----- Information given

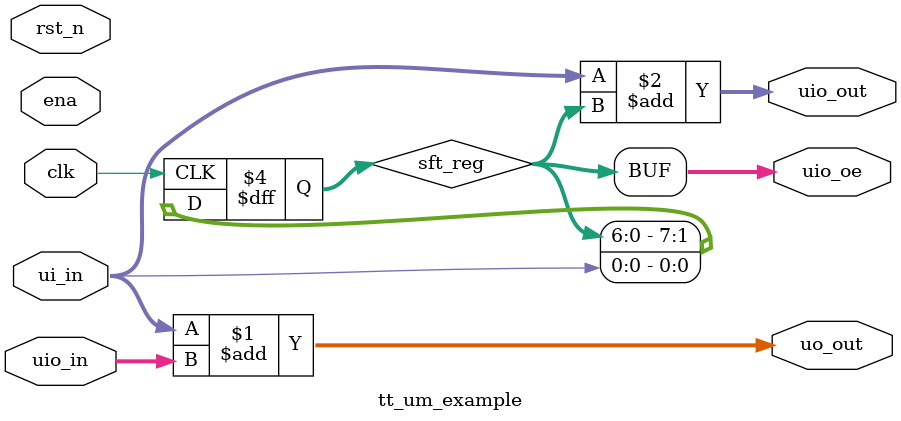
<source format=v>
/*
 * Copyright (c) 2024 Your Name
 * SPDX-License-Identifier: Apache-2.0
 */

`default_nettype none

module tt_um_example (
    input  wire [7:0] ui_in,    // Dedicated inputs
    output wire [7:0] uo_out,   // Dedicated outputs
    input  wire [7:0] uio_in,   // IOs: Input path
    output wire [7:0] uio_out,  // IOs: Output path
    output wire [7:0] uio_oe,   // IOs: Enable path (active high: 0=input, 1=output)
    input  wire       ena,      // always 1 when the design is powered, so you can ignore it
    input  wire       clk,      // clock
    input  wire       rst_n     // reset_n - low to reset
);
reg [7:0]sft_reg;
  // All output pins must be assigned. If not used, assign to 0.
  assign uo_out  = ui_in + uio_in;  // Example: ou_out is the sum of ui_in and uio_in
  assign uio_out = ui_in + sft_reg;
  assign uio_oe  = sft_reg;


  always @(posedge clk) begin
    sft_reg[7:0] <= {sft_reg[6:0],ui_in[0]};
  end


endmodule

</source>
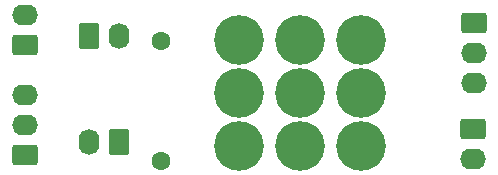
<source format=gbr>
%TF.GenerationSoftware,KiCad,Pcbnew,9.0.2*%
%TF.CreationDate,2025-06-20T16:19:37+01:00*%
%TF.ProjectId,FootSw,466f6f74-5377-42e6-9b69-6361645f7063,rev?*%
%TF.SameCoordinates,Original*%
%TF.FileFunction,Soldermask,Top*%
%TF.FilePolarity,Negative*%
%FSLAX46Y46*%
G04 Gerber Fmt 4.6, Leading zero omitted, Abs format (unit mm)*
G04 Created by KiCad (PCBNEW 9.0.2) date 2025-06-20 16:19:37*
%MOMM*%
%LPD*%
G01*
G04 APERTURE LIST*
G04 Aperture macros list*
%AMRoundRect*
0 Rectangle with rounded corners*
0 $1 Rounding radius*
0 $2 $3 $4 $5 $6 $7 $8 $9 X,Y pos of 4 corners*
0 Add a 4 corners polygon primitive as box body*
4,1,4,$2,$3,$4,$5,$6,$7,$8,$9,$2,$3,0*
0 Add four circle primitives for the rounded corners*
1,1,$1+$1,$2,$3*
1,1,$1+$1,$4,$5*
1,1,$1+$1,$6,$7*
1,1,$1+$1,$8,$9*
0 Add four rect primitives between the rounded corners*
20,1,$1+$1,$2,$3,$4,$5,0*
20,1,$1+$1,$4,$5,$6,$7,0*
20,1,$1+$1,$6,$7,$8,$9,0*
20,1,$1+$1,$8,$9,$2,$3,0*%
G04 Aperture macros list end*
%ADD10C,4.203200*%
%ADD11RoundRect,0.250000X0.620000X0.845000X-0.620000X0.845000X-0.620000X-0.845000X0.620000X-0.845000X0*%
%ADD12O,1.740000X2.190000*%
%ADD13RoundRect,0.250000X0.845000X-0.620000X0.845000X0.620000X-0.845000X0.620000X-0.845000X-0.620000X0*%
%ADD14O,2.190000X1.740000*%
%ADD15RoundRect,0.250000X-0.620000X-0.845000X0.620000X-0.845000X0.620000X0.845000X-0.620000X0.845000X0*%
%ADD16C,1.600000*%
%ADD17RoundRect,0.250000X-0.845000X0.620000X-0.845000X-0.620000X0.845000X-0.620000X0.845000X0.620000X0*%
G04 APERTURE END LIST*
D10*
%TO.C,SW1*%
X77600000Y-54350000D03*
X77600000Y-58850000D03*
X77600000Y-63350000D03*
X82800000Y-54350000D03*
X82800000Y-58850000D03*
X82800000Y-63350000D03*
X88000000Y-54350000D03*
X88000000Y-58850000D03*
X88000000Y-63350000D03*
%TD*%
D11*
%TO.C,J4*%
X67500000Y-62980000D03*
D12*
X64960000Y-62980000D03*
%TD*%
D13*
%TO.C,J1*%
X59500000Y-64080000D03*
D14*
X59500000Y-61540000D03*
X59500000Y-59000000D03*
%TD*%
D15*
%TO.C,J8*%
X64960000Y-54000000D03*
D12*
X67500000Y-54000000D03*
%TD*%
D16*
%TO.C,R1*%
X71000000Y-54420000D03*
X71000000Y-64580000D03*
%TD*%
D17*
%TO.C,J7*%
X97500000Y-52920000D03*
D14*
X97500000Y-55460000D03*
X97500000Y-58000000D03*
%TD*%
D17*
%TO.C,J2*%
X97480000Y-61920000D03*
D14*
X97480000Y-64460000D03*
%TD*%
D13*
%TO.C,J5*%
X59500000Y-54775000D03*
D14*
X59500000Y-52235000D03*
%TD*%
M02*

</source>
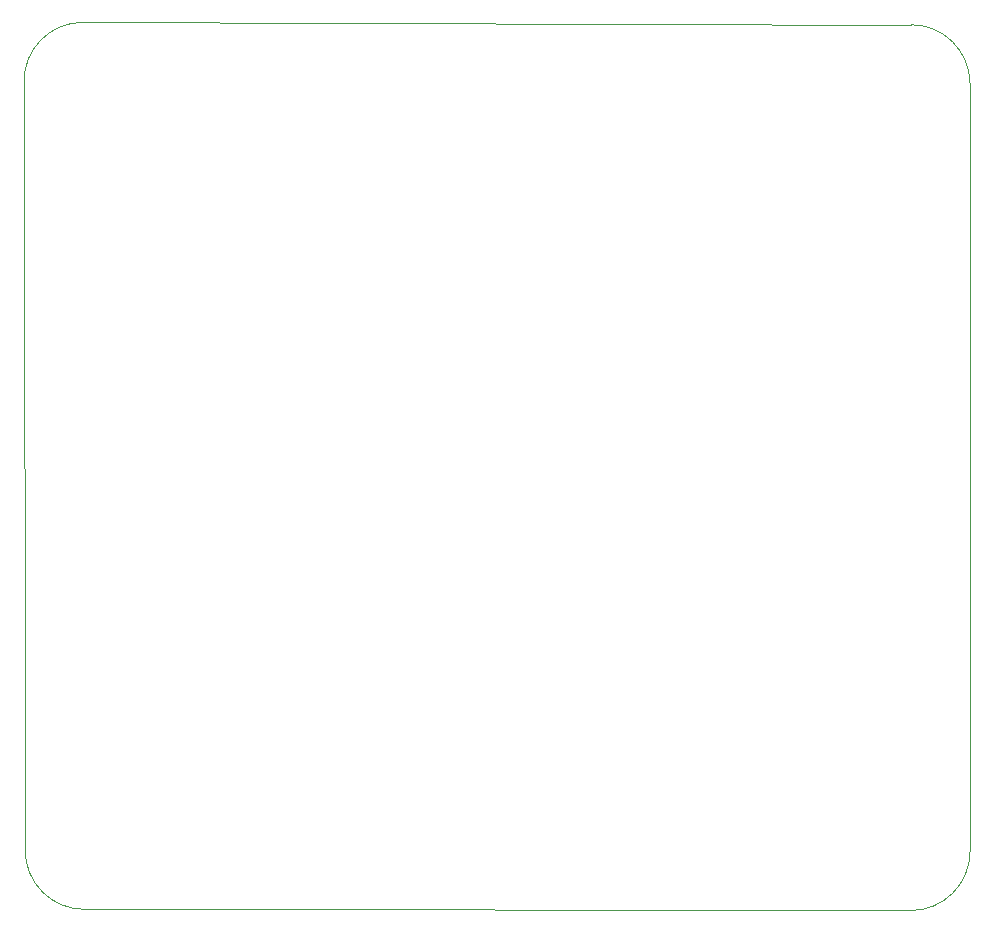
<source format=gbr>
%TF.GenerationSoftware,KiCad,Pcbnew,8.0.5*%
%TF.CreationDate,2025-02-16T14:39:50-08:00*%
%TF.ProjectId,ccm,63636d2e-6b69-4636-9164-5f7063625858,rev?*%
%TF.SameCoordinates,Original*%
%TF.FileFunction,Profile,NP*%
%FSLAX46Y46*%
G04 Gerber Fmt 4.6, Leading zero omitted, Abs format (unit mm)*
G04 Created by KiCad (PCBNEW 8.0.5) date 2025-02-16 14:39:50*
%MOMM*%
%LPD*%
G01*
G04 APERTURE LIST*
%TA.AperFunction,Profile*%
%ADD10C,0.050000*%
%TD*%
G04 APERTURE END LIST*
D10*
X189000000Y-67000000D02*
X189000000Y-132000000D01*
X113900000Y-61800000D02*
X184000000Y-62000000D01*
X189000000Y-132000000D02*
G75*
G02*
X184000000Y-137000000I-5000000J0D01*
G01*
X109000000Y-131900000D02*
X108900000Y-66800000D01*
X184000000Y-137000000D02*
X114000000Y-136900000D01*
X108900000Y-66800000D02*
G75*
G02*
X113900000Y-61800000I5000000J0D01*
G01*
X114000000Y-136900000D02*
G75*
G02*
X109000000Y-131900000I0J5000000D01*
G01*
X184000000Y-62000000D02*
G75*
G02*
X189000000Y-67000000I0J-5000000D01*
G01*
M02*

</source>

----------

=== Written task ===
Would it be possible to print the records above verbatim, pictures omitted?

=== Solution to the exercise ===
<source format=v>
/*
 * Copyright (c) 2024 Your Name
 * SPDX-License-Identifier: Apache-2.0
 */

`default_nettype none

module tt_um_example (
    input  wire [7:0] ui_in,    // Dedicated inputs
    output wire [7:0] uo_out,   // Dedicated outputs
    input  wire [7:0] uio_in,   // IOs: Input path
    output wire [7:0] uio_out,  // IOs: Output path
    output wire [7:0] uio_oe,   // IOs: Enable path (active high: 0=input, 1=output)
    input  wire       ena,      // always 1 when the design is powered, so you can ignore it
    input  wire       clk,      // clock
    input  wire       rst_n     // reset_n - low to reset
);
reg [7:0]sft_reg;
  // All output pins must be assigned. If not used, assign to 0.
  assign uo_out  = ui_in + uio_in;  // Example: ou_out is the sum of ui_in and uio_in
  assign uio_out = ui_in + sft_reg;
  assign uio_oe  = sft_reg;


  always @(posedge clk) begin
    sft_reg[7:0] <= {sft_reg[6:0],ui_in[0]};
  end


endmodule

</source>
<source format=gbr>
%TF.GenerationSoftware,KiCad,Pcbnew,9.0.2*%
%TF.CreationDate,2025-06-20T16:19:37+01:00*%
%TF.ProjectId,FootSw,466f6f74-5377-42e6-9b69-6361645f7063,rev?*%
%TF.SameCoordinates,Original*%
%TF.FileFunction,Soldermask,Top*%
%TF.FilePolarity,Negative*%
%FSLAX46Y46*%
G04 Gerber Fmt 4.6, Leading zero omitted, Abs format (unit mm)*
G04 Created by KiCad (PCBNEW 9.0.2) date 2025-06-20 16:19:37*
%MOMM*%
%LPD*%
G01*
G04 APERTURE LIST*
G04 Aperture macros list*
%AMRoundRect*
0 Rectangle with rounded corners*
0 $1 Rounding radius*
0 $2 $3 $4 $5 $6 $7 $8 $9 X,Y pos of 4 corners*
0 Add a 4 corners polygon primitive as box body*
4,1,4,$2,$3,$4,$5,$6,$7,$8,$9,$2,$3,0*
0 Add four circle primitives for the rounded corners*
1,1,$1+$1,$2,$3*
1,1,$1+$1,$4,$5*
1,1,$1+$1,$6,$7*
1,1,$1+$1,$8,$9*
0 Add four rect primitives between the rounded corners*
20,1,$1+$1,$2,$3,$4,$5,0*
20,1,$1+$1,$4,$5,$6,$7,0*
20,1,$1+$1,$6,$7,$8,$9,0*
20,1,$1+$1,$8,$9,$2,$3,0*%
G04 Aperture macros list end*
%ADD10C,4.203200*%
%ADD11RoundRect,0.250000X0.620000X0.845000X-0.620000X0.845000X-0.620000X-0.845000X0.620000X-0.845000X0*%
%ADD12O,1.740000X2.190000*%
%ADD13RoundRect,0.250000X0.845000X-0.620000X0.845000X0.620000X-0.845000X0.620000X-0.845000X-0.620000X0*%
%ADD14O,2.190000X1.740000*%
%ADD15RoundRect,0.250000X-0.620000X-0.845000X0.620000X-0.845000X0.620000X0.845000X-0.620000X0.845000X0*%
%ADD16C,1.600000*%
%ADD17RoundRect,0.250000X-0.845000X0.620000X-0.845000X-0.620000X0.845000X-0.620000X0.845000X0.620000X0*%
G04 APERTURE END LIST*
D10*
%TO.C,SW1*%
X77600000Y-54350000D03*
X77600000Y-58850000D03*
X77600000Y-63350000D03*
X82800000Y-54350000D03*
X82800000Y-58850000D03*
X82800000Y-63350000D03*
X88000000Y-54350000D03*
X88000000Y-58850000D03*
X88000000Y-63350000D03*
%TD*%
D11*
%TO.C,J4*%
X67500000Y-62980000D03*
D12*
X64960000Y-62980000D03*
%TD*%
D13*
%TO.C,J1*%
X59500000Y-64080000D03*
D14*
X59500000Y-61540000D03*
X59500000Y-59000000D03*
%TD*%
D15*
%TO.C,J8*%
X64960000Y-54000000D03*
D12*
X67500000Y-54000000D03*
%TD*%
D16*
%TO.C,R1*%
X71000000Y-54420000D03*
X71000000Y-64580000D03*
%TD*%
D17*
%TO.C,J7*%
X97500000Y-52920000D03*
D14*
X97500000Y-55460000D03*
X97500000Y-58000000D03*
%TD*%
D17*
%TO.C,J2*%
X97480000Y-61920000D03*
D14*
X97480000Y-64460000D03*
%TD*%
D13*
%TO.C,J5*%
X59500000Y-54775000D03*
D14*
X59500000Y-52235000D03*
%TD*%
M02*

</source>
<source format=gbr>
%TF.GenerationSoftware,KiCad,Pcbnew,8.0.5*%
%TF.CreationDate,2025-02-16T14:39:50-08:00*%
%TF.ProjectId,ccm,63636d2e-6b69-4636-9164-5f7063625858,rev?*%
%TF.SameCoordinates,Original*%
%TF.FileFunction,Profile,NP*%
%FSLAX46Y46*%
G04 Gerber Fmt 4.6, Leading zero omitted, Abs format (unit mm)*
G04 Created by KiCad (PCBNEW 8.0.5) date 2025-02-16 14:39:50*
%MOMM*%
%LPD*%
G01*
G04 APERTURE LIST*
%TA.AperFunction,Profile*%
%ADD10C,0.050000*%
%TD*%
G04 APERTURE END LIST*
D10*
X189000000Y-67000000D02*
X189000000Y-132000000D01*
X113900000Y-61800000D02*
X184000000Y-62000000D01*
X189000000Y-132000000D02*
G75*
G02*
X184000000Y-137000000I-5000000J0D01*
G01*
X109000000Y-131900000D02*
X108900000Y-66800000D01*
X184000000Y-137000000D02*
X114000000Y-136900000D01*
X108900000Y-66800000D02*
G75*
G02*
X113900000Y-61800000I5000000J0D01*
G01*
X114000000Y-136900000D02*
G75*
G02*
X109000000Y-131900000I0J5000000D01*
G01*
X184000000Y-62000000D02*
G75*
G02*
X189000000Y-67000000I0J-5000000D01*
G01*
M02*

</source>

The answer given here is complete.